Tuesday, May 9, 2000

By LARRY LANGE

SEATTLE POST-INTELLIGENCER REPORTER

A group of animal-rights activists took more than 200 hens from an egg farm at Burlington over the weekend, the latest in a series of raids aimed at freeing animals from human use.

Operators of Dai-Zen Farm confirmed the loss of the hens, which the Animal Liberation Front said were placed in "loving homes."

A handful of activists apparently entered the farm early Sunday and cut the wire on cages to remove the animals, said Martina Chang, daughter of owner Steve Chang.

The farm was the second in Skagit County to be raided by the group, which has freed rabbits and mink in other actions, and once spray-painted an animal research lab in Bellingham.

The Skagit County Sheriff's Office is investigating the incident. Theft, burglary and trespass charges could result.

Skagit County Chief Deputy Harry Hemphill said the loss in chickens was about $1,500. Except for cut wires and broken cages, there was little damage to the henhouse. "There was no graffiti," he said.

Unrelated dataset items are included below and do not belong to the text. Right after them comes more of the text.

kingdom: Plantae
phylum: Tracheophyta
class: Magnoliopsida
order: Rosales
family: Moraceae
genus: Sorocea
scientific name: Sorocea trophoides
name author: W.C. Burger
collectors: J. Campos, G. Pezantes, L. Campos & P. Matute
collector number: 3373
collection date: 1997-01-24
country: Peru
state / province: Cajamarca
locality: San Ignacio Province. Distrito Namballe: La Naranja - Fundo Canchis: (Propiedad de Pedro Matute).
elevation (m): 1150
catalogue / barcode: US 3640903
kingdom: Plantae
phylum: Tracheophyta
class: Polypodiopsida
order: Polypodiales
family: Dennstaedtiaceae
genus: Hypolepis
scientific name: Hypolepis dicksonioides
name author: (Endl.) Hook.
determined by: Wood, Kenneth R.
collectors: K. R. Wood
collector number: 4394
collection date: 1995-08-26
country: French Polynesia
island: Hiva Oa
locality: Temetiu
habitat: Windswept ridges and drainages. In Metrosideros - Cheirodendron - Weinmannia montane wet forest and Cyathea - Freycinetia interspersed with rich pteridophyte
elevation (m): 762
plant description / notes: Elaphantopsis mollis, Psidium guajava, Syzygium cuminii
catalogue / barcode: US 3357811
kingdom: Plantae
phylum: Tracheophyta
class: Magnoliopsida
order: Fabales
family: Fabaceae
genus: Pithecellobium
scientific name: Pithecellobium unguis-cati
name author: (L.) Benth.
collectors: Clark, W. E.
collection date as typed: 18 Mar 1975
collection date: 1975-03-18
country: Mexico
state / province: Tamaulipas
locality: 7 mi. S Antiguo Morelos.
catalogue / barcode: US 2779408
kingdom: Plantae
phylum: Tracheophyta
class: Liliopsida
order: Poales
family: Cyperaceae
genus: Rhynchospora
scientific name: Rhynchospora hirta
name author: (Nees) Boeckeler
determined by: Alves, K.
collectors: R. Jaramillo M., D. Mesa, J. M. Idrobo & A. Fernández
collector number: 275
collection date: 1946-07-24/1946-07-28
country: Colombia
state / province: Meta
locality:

But where the civil authorities see a crime, an ALF spokesman said the raid was moral.

"There is a higher law," said David Barbarash, ALF spokesman in Courtenay, B.C. "Animals are not here for humans to torture."

He said the hens taken from the farm were probably placed on other farms where they'll be in large cages or allowed to roam free, away from the cramped quarters of the egg farm.

Barbarash said the raiders found the animals in "horrid" conditions, living in 11-by-17 inch cages, deprived of food, and surrounded by feces, rats and dead chickens.

Chang, however, said the 84,000 chickens at her family's farm are regularly fed, barns are ventilated, cages are cleaned daily and workers regularly kill rats to keep them from taking over the farm.

"Sometimes these animal rights groups go to extremes," she said. "They trespass on the property and they did some damage to our farm. I guess we're glad to find out who did it."

She said bout 60 cages were damaged and but that they will be repaired and business will continue.

Sunday's raid was the second ALF action in Skagit County in the past two years. The group also took a dozen chickens from the Broadview Egg Farm in September 1998.

Members of the group also took a dozen rabbits from the R & R Research and Rabbitry facility in Stanwood in early January, and later that month freed 60 mink from a farm in Monroe. On Feb. 6, they spray-painted Miller Hall psychology labs at Western Washington University in Bellingham.

Barbarash pledged more such actions.